# Excerpt provided:
━━━

Story said it hasn’t been too difficult following along with the state mandates and the loosened restrictions for businesses — she tunes into the nightly press conferences hosted by Dunleavy and his administration.
Mostly, Story said she’s “excited to see everyone and catch up, and see how everyone’s doing.”
While some swung their doors open on Friday, a handful of Homer business owners, like Ashley Moore of Moore Music, are taking things a little slower. Businesses were allowed to open Friday, but not required to. Moore is waiting until Tuesday, giving himself a little more time to get his ducks in a row.
“Better right than rushed,” he said in an email. “Taking the extra couple of days to do things like rearrange the showroom to allow for safe distancing between patrons, and limiting hours to work around lessons which we started streaming instead of doing in person over a month ago.”
Moore said the store will be limiting capacity in the showroom to five people, and will only be open Tuesday through Friday, in order to utilize Monday as an extra day off to follow Centers for Disease Control and Prevention recommendations.

━━━

# Listed records:

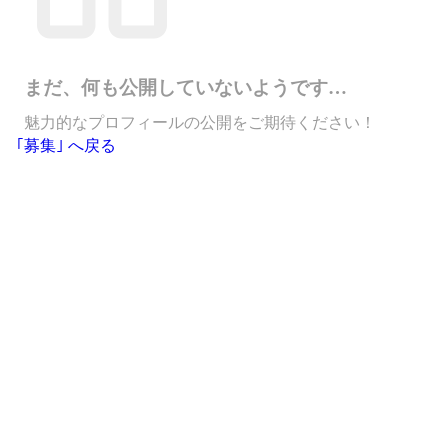
まだ、何も公開していないようです…
魅力的なプロフィールの公開をご期待ください！
｢募集｣ へ戻る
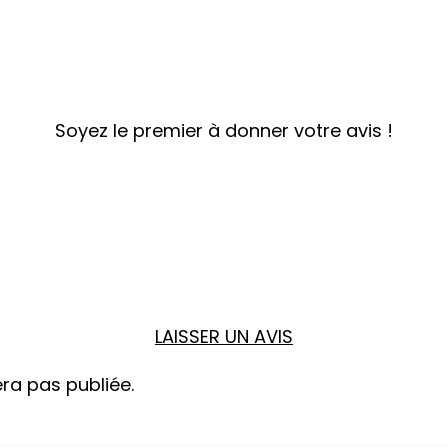
Soyez le premier à donner votre avis !
LAISSER UN AVIS
ra pas publiée.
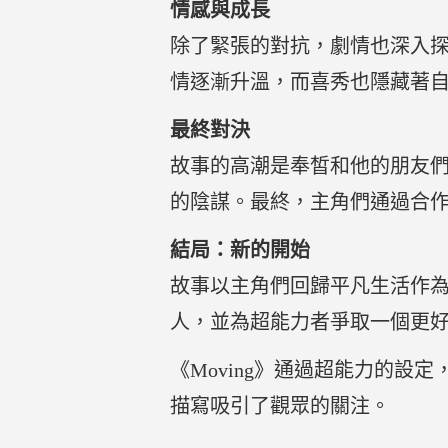
情感與成長
除了緊張的對抗，劇情也深入
情逐漸升溫，而喜秀也隱藏著
最終對決
故事的高潮是奉皙和他的朋友
的陰謀。最終，主角們通過合
結局：新的開始
故事以主角們回歸平凡生活作
人，並為超能力者爭取一個更
《Moving》通過超能力的
描寫吸引了觀眾的關注。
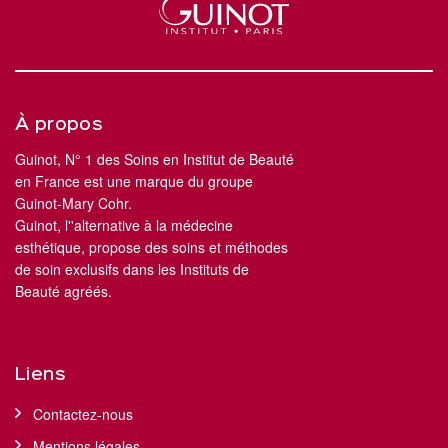
À propos
Guinot, N° 1 des Soins en Institut de Beauté
en France est une marque du groupe
Guinot-Mary Cohr.
Guinot, l''alternative à la médecine
esthétique, propose des soins et méthodes
de soin exclusifs dans les Instituts de
Beauté agréés.
Liens
Contactez-nous
Mentions légales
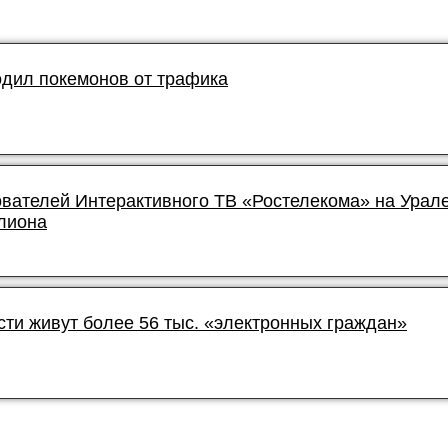
дил покемонов от трафика
ователей Интерактивного ТВ «Ростелекома» на Урал
лиона
сти живут более 56 тыс. «электронных граждан»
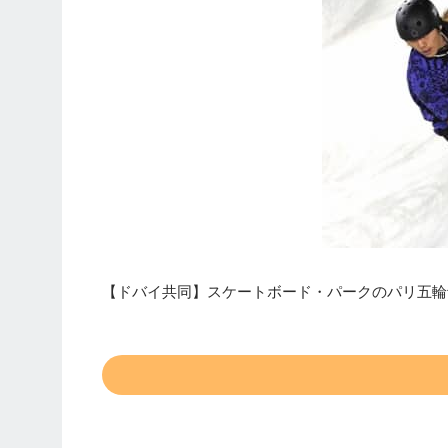
【ドバイ共同】スケートボード・パークのパリ五輪予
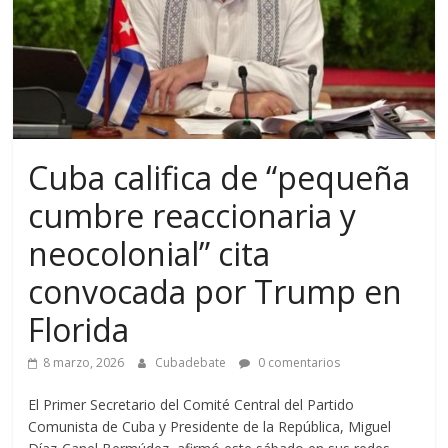
Cuba califica de “pequeña
cumbre reaccionaria y
neocolonial” cita
convocada por Trump en
Florida
8 marzo, 2026
Cubadebate
0 comentarios
El Primer Secretario del Comité Central del Partido
Comunista de Cuba y Presidente de la República, Miguel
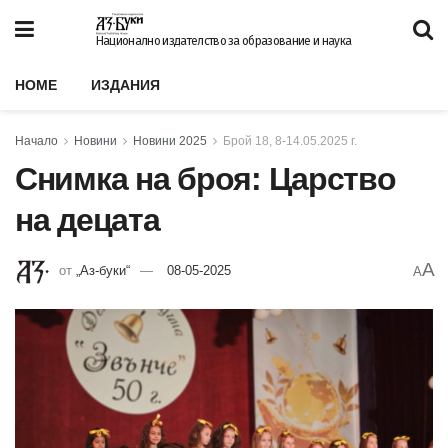
Национално издателство за образование и наука
HOME
ИЗДАНИЯ
Начало
Новини
Новини 2025
Брой 18, 8-14.05.2025 г.
Снимка на броя: Царство
на децата
A
от
„Аз-буки“
08-05-2025
A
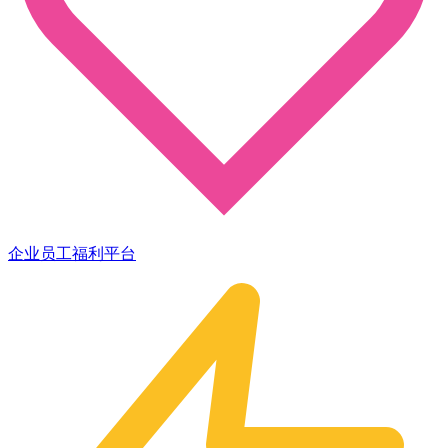
企业员工福利平台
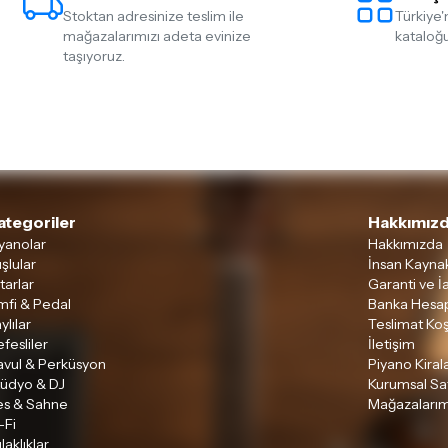
Stoktan adresinize teslim ile
Türkiye'
mağazalarımızı adeta evinize
kataloğu
taşıyoruz.
ategoriler
Hakkımızd
yanolar
Hakkımızda
şlular
İnsan Kaynak
tarlar
Garanti ve İ
mfi & Pedal
Banka Hesap
ylılar
Teslimat Koş
fesliler
İletişim
avul & Perküsyon
Piyano Kira
tüdyo & DJ
Kurumsal Sa
es & Sahne
Mağazalarım
-Fi
laklıklar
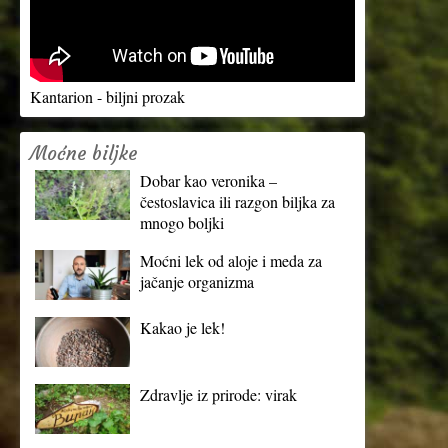
Kantarion - biljni prozak
Moćne biljke
Dobar kao veronika –
čestoslavica ili razgon biljka za
mnogo boljki
Moćni lek od aloje i meda za
jačanje organizma
Kakao je lek!
Zdravlje iz prirode: virak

━━━

# Task prompt:
In the passage about Homer businesses reopening, write out the part that opens with the words containing "Moore said the" and closes with "and Prevention recommendations.", substituting "shop" for "store".

# Exercise response:
Moore said the shop will be limiting capacity in the showroom to five people, and will only be open Tuesday through Friday, in order to utilize Monday as an extra day off to follow Centers for Disease Control and Prevention recommendations.